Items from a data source
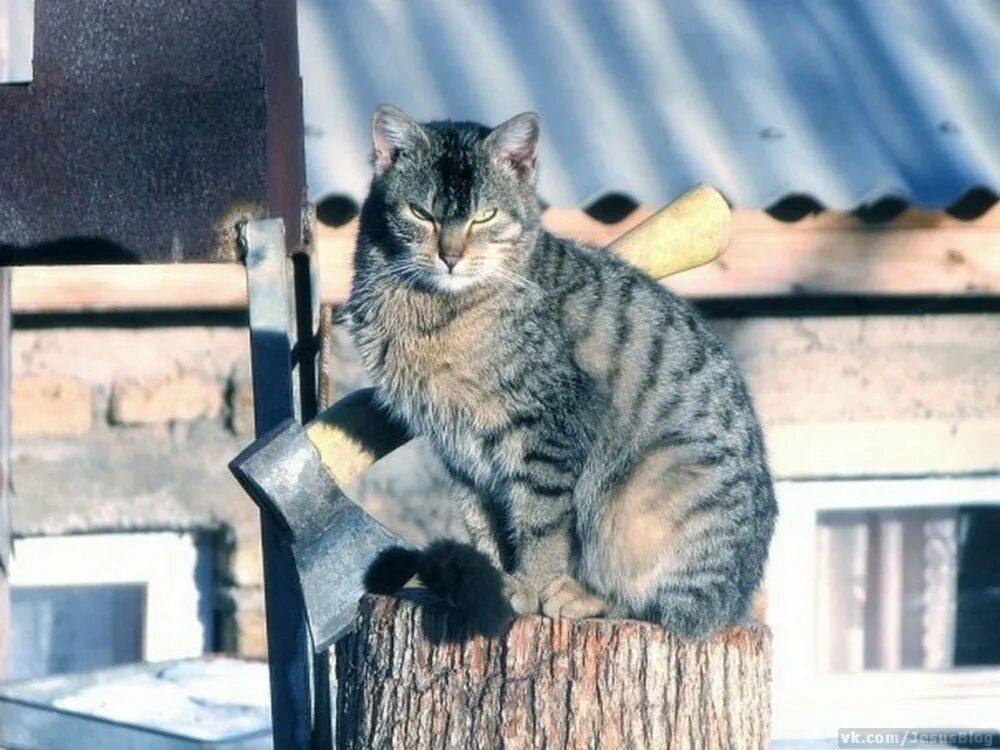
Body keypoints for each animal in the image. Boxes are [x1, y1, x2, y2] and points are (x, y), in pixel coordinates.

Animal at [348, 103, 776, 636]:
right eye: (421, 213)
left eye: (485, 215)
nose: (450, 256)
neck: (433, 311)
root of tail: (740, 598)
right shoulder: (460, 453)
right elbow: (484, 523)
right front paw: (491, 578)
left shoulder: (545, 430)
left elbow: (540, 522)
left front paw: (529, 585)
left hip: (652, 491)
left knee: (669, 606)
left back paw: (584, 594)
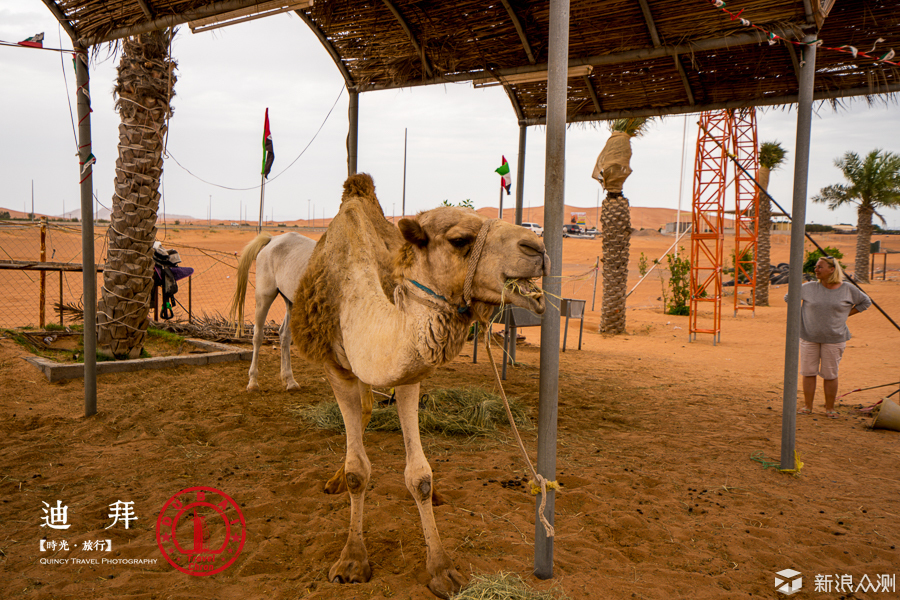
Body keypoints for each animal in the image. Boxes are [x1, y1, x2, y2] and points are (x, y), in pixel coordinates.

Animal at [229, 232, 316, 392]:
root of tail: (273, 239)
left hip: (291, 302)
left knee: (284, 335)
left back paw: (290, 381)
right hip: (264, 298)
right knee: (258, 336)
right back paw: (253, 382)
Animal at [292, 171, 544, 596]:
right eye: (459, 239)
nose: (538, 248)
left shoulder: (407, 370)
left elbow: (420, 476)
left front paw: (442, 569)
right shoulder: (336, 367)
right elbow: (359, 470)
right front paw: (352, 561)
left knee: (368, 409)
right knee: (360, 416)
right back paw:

* What you are asked to do
In the entries above, one line contains "right knee: (258, 336)" and another contains "right elbow: (359, 470)". Reproduce exactly those two lines and the lines between them, nothing else.

* Your response
right knee: (258, 336)
right back paw: (253, 382)
Animal at [292, 171, 544, 596]:
right eye: (459, 239)
nose: (538, 248)
left shoulder: (407, 370)
left elbow: (420, 476)
left front paw: (442, 569)
right shoulder: (336, 367)
right elbow: (359, 470)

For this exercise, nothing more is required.